Objectives: The mainstay treatment for Degenerative Cervical Myelopathy (DCM) is surgical decompression. Not all cases, however, are suitable for surgery. Recent international guidelines advise surgery for moderate to severe disease as well as progressive mild disease. The goal of this study was to examine the factors in current practice that drive the decision to operate in DCM.
Study Design: Retrospective cohort study.
Methods: 1 year of cervical spine MRI scans (N = 1123) were reviewed to identify patients with DCM with sufficient clinical documentation (N = 39). Variables at surgical assessment were recorded: age, sex, clinical signs and symptoms of DCM, disease severity, and quantitative MRI measures of cord compression.
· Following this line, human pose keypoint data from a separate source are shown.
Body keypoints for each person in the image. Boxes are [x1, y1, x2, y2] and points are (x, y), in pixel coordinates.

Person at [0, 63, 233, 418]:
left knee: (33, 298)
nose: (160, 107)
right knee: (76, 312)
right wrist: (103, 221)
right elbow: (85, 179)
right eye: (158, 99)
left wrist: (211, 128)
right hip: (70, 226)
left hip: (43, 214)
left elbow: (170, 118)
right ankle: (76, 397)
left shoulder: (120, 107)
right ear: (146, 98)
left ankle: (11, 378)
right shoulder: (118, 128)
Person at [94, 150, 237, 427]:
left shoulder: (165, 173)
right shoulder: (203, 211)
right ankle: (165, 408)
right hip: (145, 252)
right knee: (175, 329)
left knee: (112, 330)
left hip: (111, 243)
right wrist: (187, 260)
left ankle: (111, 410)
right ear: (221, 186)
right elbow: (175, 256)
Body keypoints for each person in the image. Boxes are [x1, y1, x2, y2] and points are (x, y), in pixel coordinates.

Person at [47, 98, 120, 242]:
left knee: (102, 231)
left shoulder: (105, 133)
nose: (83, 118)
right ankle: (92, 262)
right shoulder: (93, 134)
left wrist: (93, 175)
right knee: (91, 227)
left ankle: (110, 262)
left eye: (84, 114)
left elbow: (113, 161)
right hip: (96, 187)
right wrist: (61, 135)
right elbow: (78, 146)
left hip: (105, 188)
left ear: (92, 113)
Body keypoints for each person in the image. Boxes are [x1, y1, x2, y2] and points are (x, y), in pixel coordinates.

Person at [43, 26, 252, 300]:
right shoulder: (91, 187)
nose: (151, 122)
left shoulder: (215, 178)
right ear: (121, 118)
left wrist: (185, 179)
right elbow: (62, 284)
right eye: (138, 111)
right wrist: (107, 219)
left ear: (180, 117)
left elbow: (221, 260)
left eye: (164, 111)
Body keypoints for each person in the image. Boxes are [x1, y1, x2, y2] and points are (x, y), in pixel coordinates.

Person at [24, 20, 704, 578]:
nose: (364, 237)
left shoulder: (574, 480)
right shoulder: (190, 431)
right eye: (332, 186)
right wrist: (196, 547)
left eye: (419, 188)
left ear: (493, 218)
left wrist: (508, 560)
Bivariate correlations were used to compare each variable with the decision to offer the patient an operation. Subsequent multivariable analysis incorporated all significant bivariate correlations.
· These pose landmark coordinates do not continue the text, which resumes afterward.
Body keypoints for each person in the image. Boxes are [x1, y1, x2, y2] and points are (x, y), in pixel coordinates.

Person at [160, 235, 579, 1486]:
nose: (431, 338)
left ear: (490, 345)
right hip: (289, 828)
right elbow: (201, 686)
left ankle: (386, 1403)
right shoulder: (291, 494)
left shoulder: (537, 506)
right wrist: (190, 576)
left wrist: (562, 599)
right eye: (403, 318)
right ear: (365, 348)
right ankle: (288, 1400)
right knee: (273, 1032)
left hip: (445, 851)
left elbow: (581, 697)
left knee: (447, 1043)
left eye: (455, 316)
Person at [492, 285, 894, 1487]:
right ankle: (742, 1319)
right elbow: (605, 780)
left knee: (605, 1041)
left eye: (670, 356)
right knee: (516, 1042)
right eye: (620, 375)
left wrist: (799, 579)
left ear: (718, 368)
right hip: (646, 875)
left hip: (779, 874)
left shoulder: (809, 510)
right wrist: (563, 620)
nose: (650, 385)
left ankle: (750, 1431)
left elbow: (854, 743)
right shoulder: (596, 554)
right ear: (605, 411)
Results: Of the 39 patients identified, 25 (64%) were offered an operation. The decision to operate was significantly associated with narrower non-pathological canal and cord diameters as well as cord compression ratio, explaining 50% of the variance. In a multivariable model, only cord compression ratio was significant (p = 0.017). Examination findings, symptoms, functional disability, disease severity, disease progression, and demographic factors were all non-significant.
Conclusions: Cord compression emerged as the main factor in surgical decision-making prior to the publication of recent guidelines. Newly identified predictors of post-operative outcome were not significantly associated with decision to operate.